Vers: fully distributed Coded Computing System with Distributed Encoding

Coded computing has proved to be useful in distributed computing. We have observed that almost all coded computing systems studied so far consider a setup of one master and some workers. However, recently emerging technologies such as blockchain, internet of things, and federated learning introduce new requirements for coded computing systems. In these systems, data is generated in a distributed manner, so central encoding/decoding by a master is not feasible and scalable. This paper presents a fully distributed coded computing system that consists of $k\in\mathbb{N}$ data owners and $N\in\mathbb{N}$ workers, where data owners employ workers to do some computations on their data, as specified by a target function $f$ of degree $d\in\mathbb{N}$. As there is no central encoder, workers perform encoding themselves, prior to computation phase.

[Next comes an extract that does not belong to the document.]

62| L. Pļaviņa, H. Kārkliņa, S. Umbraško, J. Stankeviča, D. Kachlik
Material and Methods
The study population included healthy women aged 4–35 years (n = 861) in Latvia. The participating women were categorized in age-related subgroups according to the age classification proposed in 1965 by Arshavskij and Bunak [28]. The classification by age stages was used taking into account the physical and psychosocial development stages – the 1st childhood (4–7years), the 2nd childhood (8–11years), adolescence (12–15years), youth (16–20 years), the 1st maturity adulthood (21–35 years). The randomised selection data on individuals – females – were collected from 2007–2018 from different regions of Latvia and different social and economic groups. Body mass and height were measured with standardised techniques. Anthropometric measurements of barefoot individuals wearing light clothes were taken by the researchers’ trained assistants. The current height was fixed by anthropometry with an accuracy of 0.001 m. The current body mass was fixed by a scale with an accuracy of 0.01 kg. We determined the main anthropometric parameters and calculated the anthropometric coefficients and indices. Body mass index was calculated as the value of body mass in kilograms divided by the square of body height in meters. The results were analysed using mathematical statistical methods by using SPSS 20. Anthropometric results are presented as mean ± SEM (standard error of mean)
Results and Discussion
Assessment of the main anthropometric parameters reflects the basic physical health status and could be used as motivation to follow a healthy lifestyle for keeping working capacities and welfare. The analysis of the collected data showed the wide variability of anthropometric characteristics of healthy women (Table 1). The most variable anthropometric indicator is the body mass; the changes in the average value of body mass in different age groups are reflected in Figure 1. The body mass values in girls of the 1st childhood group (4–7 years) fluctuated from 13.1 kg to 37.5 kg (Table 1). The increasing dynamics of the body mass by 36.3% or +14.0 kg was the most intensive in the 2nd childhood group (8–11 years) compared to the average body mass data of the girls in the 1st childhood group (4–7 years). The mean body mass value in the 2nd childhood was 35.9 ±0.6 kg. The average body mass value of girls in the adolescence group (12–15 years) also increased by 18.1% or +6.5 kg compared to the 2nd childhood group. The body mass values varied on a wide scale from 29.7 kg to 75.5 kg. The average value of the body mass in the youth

The challenge in this system is the presence of adversarial data owners that do not know the data of honest data owners but cause discrepancies by sending different data to different workers, which is detrimental to local encodings in workers. There are at most $\beta\in\mathbb{N}$ adversarial data owners, and each sends at most $v\in\mathbb{N}$ different versions of data. Since the adversaries and their possibly colluded behavior are not known to workers and honest data owners, workers compute tags of their received data, in addition to their main computational task, and send them to data owners to help them in decoding. We introduce a tag function that allows data owners to partition workers into sets that previously had received the same data from all data owners. Then, we characterize the fundamental limit of the system, $t^*$, which is the minimum number of workers whose work can be used to correctly calculate the desired function of data of honest data owners. We show that $t^*=v^{\beta}d(K-1)+1$, and present converse and achievable proofs.